El documental, entonces, nos hace transitar entre la memoria y el presente: Piglia leyendo esos diarios, corrigiéndolos, editándolos, no reconociéndose muchas veces en aquellas historias que fue anotando a lo largo de su vida. Dice en un momento: “La literatura es el lugar donde siempre es otro el que habla”. Lee, sigue leyendo, reescribe, duda, prueba si en vez de la primera persona quedan mejor en tercera, corrige, no entiende su letra, lee fragmentos largos que parecen cuentos, lee listas, muchas listas, vemos un pasaje de avión a Cuba, se queda en silencio, luego lee: “No es sencillo volver atrás, recorrer la propia vida”. Pero no desiste, pues está convencido de que debe publicarlos. De hecho, en un momento le dice a Di Tella que está pensando en titularlos Los diarios de Emilio Renzi (su álter ego literario) —como finalmente se llamarán—, pero duda, pues es su vida, su memoria fragmentada en todos esos cuadernos.

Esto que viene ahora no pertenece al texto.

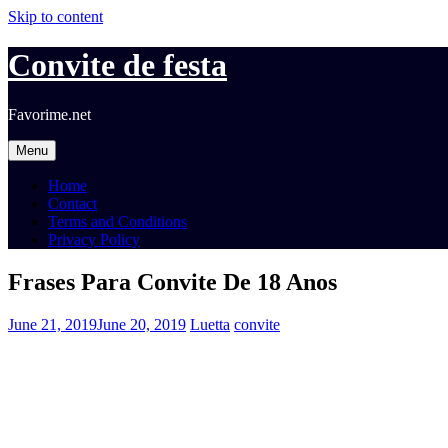
Skip to content
Convite de festa
Favorime.net
Menu
Home
Contact
Terms and Conditions
Privacy Policy
Frases Para Convite De 18 Anos
June 21, 2019
June 20, 2019
Luetta
convite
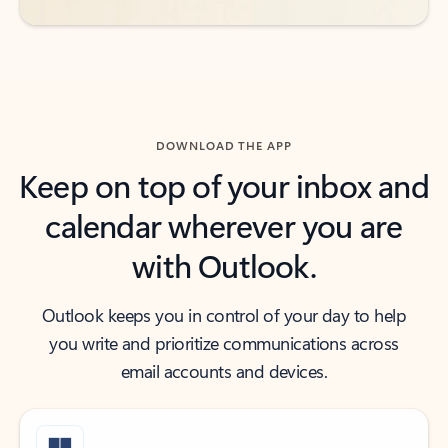
DOWNLOAD THE APP
Keep on top of your inbox and
calendar wherever you are
with Outlook.
Outlook keeps you in control of your day to help
you write and prioritize communications across
email accounts and devices.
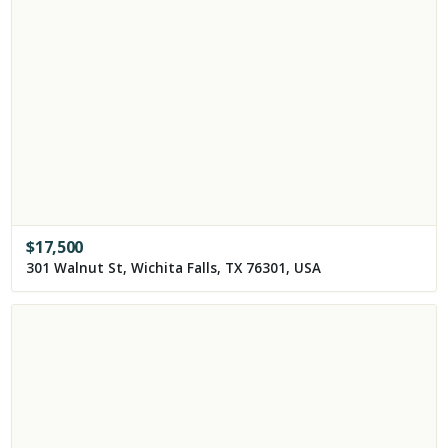
$
17,500
301 Walnut St, Wichita Falls, TX 76301, USA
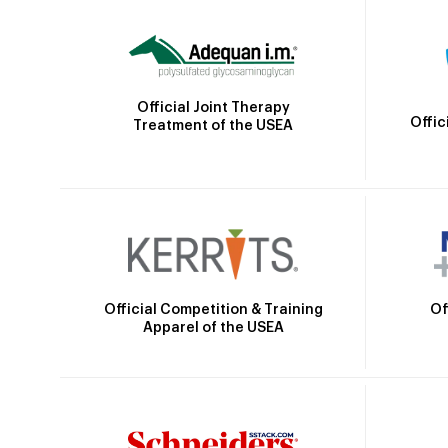
Official Joint Therapy
Offic
Treatment of the USEA
Official Competition & Training
Of
Apparel of the USEA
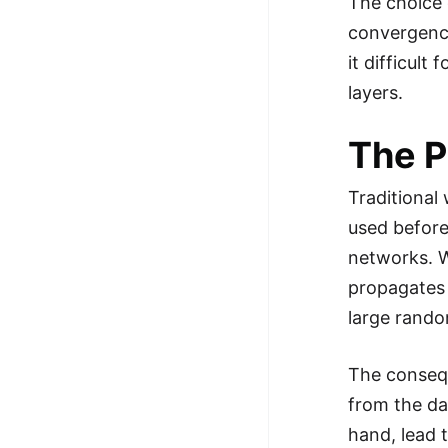
The choice o
100+ Graph Algorithms and
convergence
Techniques
it difficult
layers.
The P
Traditional
used before
networks. Wh
propagates 
large rando
The consequ
from the da
hand, lead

Di Tella lo filma en una intimidad única. Se hace invisible y logra entrar a su vida privada con mucha elegancia y respeto, lejos de la imagen del escritor e intelectual que conocemos. Filma a algunos de sus amigos más cercanos y así reconstruye un personaje que va más allá de su importancia cultural, universalizando la película, haciendo fascinante y misterioso a su protagonista.
Con mucha sobriedad, también, filma los efectos que tiene la esclerosis lateral amiotrófica sobre Piglia, una enfermedad degenerativa que se le declaró hace poco más de un año.
—Eso fue totalmente inesperado —cuenta Di Tella— y por un momento parecía que se había terminado la película. Se hacía difícil seguir, pero él quiso seguir. Lo de la enfermedad también le dio a él una urgencia por ponerse a seguir trabajando con los diarios. Él no quería que viniera alguien y se encontrara con los cuadernos y los publicara tal cual…
Vemos, entonces, a Piglia dictándole los diarios a una mujer que los transcribe. Vemos, también, pero de forma muy solapada, las consecuencias de la enfermedad: la voz más pastosa, los movimientos más lentos, imágenes que conmueven porque la lucidez de Piglia sigue intacta, y también sus deseos por terminar el proyecto.
—Lo increíble es que él conserva un tipo de humor impresionante. Ricardo se cagaba de la risa y decía: “Mirá, te encontré el final de la película” —recuerda Di Tella.
Cuenta que Piglia vio el documental —que quedó seleccionado para el Festival de San Sebastián, en septiembre—y que le gustó mucho. “Se me fue la paranoia”, le dijo, entre risas.
—Yo creo que filmar genera un cierto compromiso en el que está siendo filmado y en general despierta el instinto que todos tenemos de dar testimonio. Al contrario de lo que muchos creen, que la cámara inhibe, yo creo que la cámara despierta ese sentimiento de testimoniar —dice Di Tella.
Y sí, al menos en 327 cuadernos esa idea se cumple, pues vemos sin duda al Piglia más personal.